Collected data
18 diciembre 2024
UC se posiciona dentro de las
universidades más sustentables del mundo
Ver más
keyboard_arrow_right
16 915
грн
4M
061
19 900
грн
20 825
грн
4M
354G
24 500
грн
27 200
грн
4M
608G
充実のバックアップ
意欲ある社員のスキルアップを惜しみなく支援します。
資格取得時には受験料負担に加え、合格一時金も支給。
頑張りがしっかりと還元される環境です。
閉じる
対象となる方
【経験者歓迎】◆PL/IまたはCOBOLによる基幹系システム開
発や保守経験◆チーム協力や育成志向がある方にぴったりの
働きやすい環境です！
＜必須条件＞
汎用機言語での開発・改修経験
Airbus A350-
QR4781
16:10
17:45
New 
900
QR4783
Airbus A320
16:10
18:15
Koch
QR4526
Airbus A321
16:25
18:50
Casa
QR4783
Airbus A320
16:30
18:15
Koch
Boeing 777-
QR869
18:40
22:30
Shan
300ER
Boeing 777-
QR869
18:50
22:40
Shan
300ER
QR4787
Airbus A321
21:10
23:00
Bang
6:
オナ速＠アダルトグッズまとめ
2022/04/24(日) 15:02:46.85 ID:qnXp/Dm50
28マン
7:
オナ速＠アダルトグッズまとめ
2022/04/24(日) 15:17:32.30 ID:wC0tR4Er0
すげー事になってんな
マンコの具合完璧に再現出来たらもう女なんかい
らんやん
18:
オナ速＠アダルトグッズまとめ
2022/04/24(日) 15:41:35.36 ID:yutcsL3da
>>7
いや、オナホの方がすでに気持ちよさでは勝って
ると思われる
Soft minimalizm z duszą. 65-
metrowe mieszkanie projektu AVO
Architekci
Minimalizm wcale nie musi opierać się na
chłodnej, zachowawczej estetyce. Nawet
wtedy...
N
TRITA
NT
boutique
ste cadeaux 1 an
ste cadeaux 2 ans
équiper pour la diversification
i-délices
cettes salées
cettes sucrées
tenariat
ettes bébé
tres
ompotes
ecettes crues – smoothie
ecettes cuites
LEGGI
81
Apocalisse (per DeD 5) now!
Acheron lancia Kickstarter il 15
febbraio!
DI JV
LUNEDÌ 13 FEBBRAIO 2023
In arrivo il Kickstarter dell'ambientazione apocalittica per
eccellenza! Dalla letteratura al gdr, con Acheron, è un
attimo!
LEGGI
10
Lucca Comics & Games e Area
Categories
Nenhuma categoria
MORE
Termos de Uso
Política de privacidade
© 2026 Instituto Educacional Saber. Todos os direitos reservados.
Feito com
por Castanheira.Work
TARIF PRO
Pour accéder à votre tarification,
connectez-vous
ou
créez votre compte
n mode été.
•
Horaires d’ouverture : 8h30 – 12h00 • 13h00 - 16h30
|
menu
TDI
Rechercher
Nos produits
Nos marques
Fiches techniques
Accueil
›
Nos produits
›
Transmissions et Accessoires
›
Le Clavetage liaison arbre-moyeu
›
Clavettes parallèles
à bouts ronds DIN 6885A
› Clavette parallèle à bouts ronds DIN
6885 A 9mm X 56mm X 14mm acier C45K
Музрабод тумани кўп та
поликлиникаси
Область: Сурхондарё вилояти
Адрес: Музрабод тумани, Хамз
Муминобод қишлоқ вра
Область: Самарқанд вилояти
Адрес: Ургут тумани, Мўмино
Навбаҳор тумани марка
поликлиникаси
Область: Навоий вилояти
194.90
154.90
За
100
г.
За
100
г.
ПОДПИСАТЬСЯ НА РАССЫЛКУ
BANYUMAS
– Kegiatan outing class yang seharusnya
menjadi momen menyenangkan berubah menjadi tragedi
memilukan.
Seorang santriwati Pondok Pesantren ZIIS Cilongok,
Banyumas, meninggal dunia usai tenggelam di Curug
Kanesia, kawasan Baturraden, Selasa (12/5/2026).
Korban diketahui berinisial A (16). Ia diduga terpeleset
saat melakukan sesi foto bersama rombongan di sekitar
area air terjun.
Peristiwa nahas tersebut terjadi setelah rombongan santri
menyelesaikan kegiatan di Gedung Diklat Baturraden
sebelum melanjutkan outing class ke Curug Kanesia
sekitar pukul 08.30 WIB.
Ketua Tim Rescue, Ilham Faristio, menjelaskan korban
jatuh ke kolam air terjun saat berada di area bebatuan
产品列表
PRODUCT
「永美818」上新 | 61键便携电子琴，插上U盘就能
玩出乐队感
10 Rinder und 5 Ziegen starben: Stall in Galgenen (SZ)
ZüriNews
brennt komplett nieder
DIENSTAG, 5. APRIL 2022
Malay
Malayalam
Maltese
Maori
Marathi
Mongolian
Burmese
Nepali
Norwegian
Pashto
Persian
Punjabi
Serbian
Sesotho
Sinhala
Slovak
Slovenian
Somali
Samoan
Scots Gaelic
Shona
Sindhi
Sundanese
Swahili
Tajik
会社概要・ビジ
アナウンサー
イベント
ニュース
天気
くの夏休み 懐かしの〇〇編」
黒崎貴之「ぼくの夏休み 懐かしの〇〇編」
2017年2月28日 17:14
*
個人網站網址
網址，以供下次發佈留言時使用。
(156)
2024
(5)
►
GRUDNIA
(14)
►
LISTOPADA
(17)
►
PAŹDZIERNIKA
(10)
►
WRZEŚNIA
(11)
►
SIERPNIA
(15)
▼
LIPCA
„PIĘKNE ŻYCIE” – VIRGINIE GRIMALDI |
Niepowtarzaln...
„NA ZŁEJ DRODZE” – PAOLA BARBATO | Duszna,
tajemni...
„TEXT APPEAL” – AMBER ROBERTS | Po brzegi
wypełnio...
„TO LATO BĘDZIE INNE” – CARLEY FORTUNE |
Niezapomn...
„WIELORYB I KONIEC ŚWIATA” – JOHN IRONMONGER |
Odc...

Exercise description =
Repeat the entries above verbatim.

Solution for this problem =
18 diciembre 2024
UC se posiciona dentro de las
universidades más sustentables del mundo
Ver más
keyboard_arrow_right
16 915
грн
4M
061
19 900
грн
20 825
грн
4M
354G
24 500
грн
27 200
грн
4M
608G
充実のバックアップ
意欲ある社員のスキルアップを惜しみなく支援します。
資格取得時には受験料負担に加え、合格一時金も支給。
頑張りがしっかりと還元される環境です。
閉じる
対象となる方
【経験者歓迎】◆PL/IまたはCOBOLによる基幹系システム開
発や保守経験◆チーム協力や育成志向がある方にぴったりの
働きやすい環境です！
＜必須条件＞
汎用機言語での開発・改修経験
Airbus A350-
QR4781
16:10
17:45
New 
900
QR4783
Airbus A320
16:10
18:15
Koch
QR4526
Airbus A321
16:25
18:50
Casa
QR4783
Airbus A320
16:30
18:15
Koch
Boeing 777-
QR869
18:40
22:30
Shan
300ER
Boeing 777-
QR869
18:50
22:40
Shan
300ER
QR4787
Airbus A321
21:10
23:00
Bang
6:
オナ速＠アダルトグッズまとめ
2022/04/24(日) 15:02:46.85 ID:qnXp/Dm50
28マン
7:
オナ速＠アダルトグッズまとめ
2022/04/24(日) 15:17:32.30 ID:wC0tR4Er0
すげー事になってんな
マンコの具合完璧に再現出来たらもう女なんかい
らんやん
18:
オナ速＠アダルトグッズまとめ
2022/04/24(日) 15:41:35.36 ID:yutcsL3da
>>7
いや、オナホの方がすでに気持ちよさでは勝って
ると思われる
Soft minimalizm z duszą. 65-
metrowe mieszkanie projektu AVO
Architekci
Minimalizm wcale nie musi opierać się na
chłodnej, zachowawczej estetyce. Nawet
wtedy...
N
TRITA
NT
boutique
ste cadeaux 1 an
ste cadeaux 2 ans
équiper pour la diversification
i-délices
cettes salées
cettes sucrées
tenariat
ettes bébé
tres
ompotes
ecettes crues – smoothie
ecettes cuites
LEGGI
81
Apocalisse (per DeD 5) now!
Acheron lancia Kickstarter il 15
febbraio!
DI JV
LUNEDÌ 13 FEBBRAIO 2023
In arrivo il Kickstarter dell'ambientazione apocalittica per
eccellenza! Dalla letteratura al gdr, con Acheron, è un
attimo!
LEGGI
10
Lucca Comics & Games e Area
Categories
Nenhuma categoria
MORE
Termos de Uso
Política de privacidade
© 2026 Instituto Educacional Saber. Todos os direitos reservados.
Feito com
por Castanheira.Work
TARIF PRO
Pour accéder à votre tarification,
connectez-vous
ou
créez votre compte
n mode été.
•
Horaires d’ouverture : 8h30 – 12h00 • 13h00 - 16h30
|
menu
TDI
Rechercher
Nos produits
Nos marques
Fiches techniques
Accueil
›
Nos produits
›
Transmissions et Accessoires
›
Le Clavetage liaison arbre-moyeu
›
Clavettes parallèles
à bouts ronds DIN 6885A
› Clavette parallèle à bouts ronds DIN
6885 A 9mm X 56mm X 14mm acier C45K
Музрабод тумани кўп та
поликлиникаси
Область: Сурхондарё вилояти
Адрес: Музрабод тумани, Хамз
Муминобод қишлоқ вра
Область: Самарқанд вилояти
Адрес: Ургут тумани, Мўмино
Навбаҳор тумани марка
поликлиникаси
Область: Навоий вилояти
194.90
154.90
За
100
г.
За
100
г.
ПОДПИСАТЬСЯ НА РАССЫЛКУ
BANYUMAS
– Kegiatan outing class yang seharusnya
menjadi momen menyenangkan berubah menjadi tragedi
memilukan.
Seorang santriwati Pondok Pesantren ZIIS Cilongok,
Banyumas, meninggal dunia usai tenggelam di Curug
Kanesia, kawasan Baturraden, Selasa (12/5/2026).
Korban diketahui berinisial A (16). Ia diduga terpeleset
saat melakukan sesi foto bersama rombongan di sekitar
area air terjun.
Peristiwa nahas tersebut terjadi setelah rombongan santri
menyelesaikan kegiatan di Gedung Diklat Baturraden
sebelum melanjutkan outing class ke Curug Kanesia
sekitar pukul 08.30 WIB.
Ketua Tim Rescue, Ilham Faristio, menjelaskan korban
jatuh ke kolam air terjun saat berada di area bebatuan
产品列表
PRODUCT
「永美818」上新 | 61键便携电子琴，插上U盘就能
玩出乐队感
10 Rinder und 5 Ziegen starben: Stall in Galgenen (SZ)
ZüriNews
brennt komplett nieder
DIENSTAG, 5. APRIL 2022
Malay
Malayalam
Maltese
Maori
Marathi
Mongolian
Burmese
Nepali
Norwegian
Pashto
Persian
Punjabi
Serbian
Sesotho
Sinhala
Slovak
Slovenian
Somali
Samoan
Scots Gaelic
Shona
Sindhi
Sundanese
Swahili
Tajik
会社概要・ビジ
アナウンサー
イベント
ニュース
天気
くの夏休み 懐かしの〇〇編」
黒崎貴之「ぼくの夏休み 懐かしの〇〇編」
2017年2月28日 17:14
*
個人網站網址
網址，以供下次發佈留言時使用。
(156)
2024
(5)
►
GRUDNIA
(14)
►
LISTOPADA
(17)
►
PAŹDZIERNIKA
(10)
►
WRZEŚNIA
(11)
►
SIERPNIA
(15)
▼
LIPCA
„PIĘKNE ŻYCIE” – VIRGINIE GRIMALDI |
Niepowtarzaln...
„NA ZŁEJ DRODZE” – PAOLA BARBATO | Duszna,
tajemni...
„TEXT APPEAL” – AMBER ROBERTS | Po brzegi
wypełnio...
„TO LATO BĘDZIE INNE” – CARLEY FORTUNE |
Niezapomn...
„WIELORYB I KONIEC ŚWIATA” – JOHN IRONMONGER |
Odc...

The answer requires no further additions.